For interest, this is what using Variadic in redis-oxide looks like:

let send_fn = move |args: Variadic<RedisValueRef>| {
    let args = args.to_vec();
    // ... use args as a vec ...
    // ... implementation details coming in future article ..
};
self.interpreter.add_function("redis", send_fn.to_x7_fn());

This variadic FFI interface allows us to provide a fully featured redis-oxide API in about 20 lines of code, as commands are converted directly into the internal representation for command processing:

;; No special API code! Directly converted and passed to the command processor
(redis "mset" "key1" "value1" "key2" "value2")
(redis "lpush" "list-key" "value1" "value2")

To run x7 programs, we need to parse the incoming strings into a form we can actually evaluate. Central to this is the type Expr, which represents all possible types in the interpreter:

pub(crate) enum Expr {
    Num(Num),
    Symbol(Symbol),
    List(Vector<Expr>),
    Function(Function),
    // elided variants...
}

The shown members of that enum are the minimum required variants to evaluate simple expressions like (+ 1 1). If you're not familiar with lisps, this is the same thing as 1 + 1.
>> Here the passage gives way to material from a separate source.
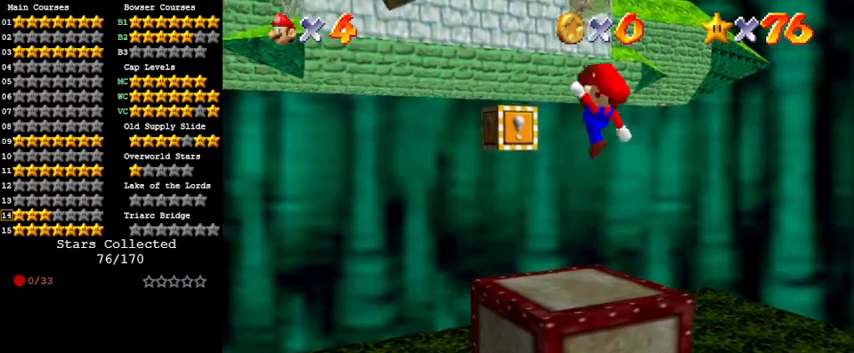
{"keys": ["right", "shift", "up"], "events": [[33, "ctrl", "up"], [33, "shift", "up"], [133, "d", "down"], [133, "left", "down"], [167, "s", "down"], [267, "left", "up"], [333, "d", "up"], [333, "s", "up"], [500, "right", "down"], [500, "shift", "down"]]}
The string "(+ 1 1)" needs to get transformed into a type we can operate on. The details of the parser aren't relevant this article. All we really need to know is that (+ 1 1) gets transformed into the following Expr type:

Expr::List(
    Expr::Symbol("+"),
    Expr::Num(1),
    Expr::Num(1),
)

This form is very convenient as we can recursively evaluate it to facilitate computation.

Crucial to lisps is the expression, or the idea that types just exist and propagate through computation. Evaluation simply stated is a computation process of taking an expression, and returning another expression. For example, typing 3.3 in the x7 interpreter returns 3.3, another expression. In contrast, (+ 1 1) is considerably more complex, as it represents a function call to add two numbers. We'll need to work our way there.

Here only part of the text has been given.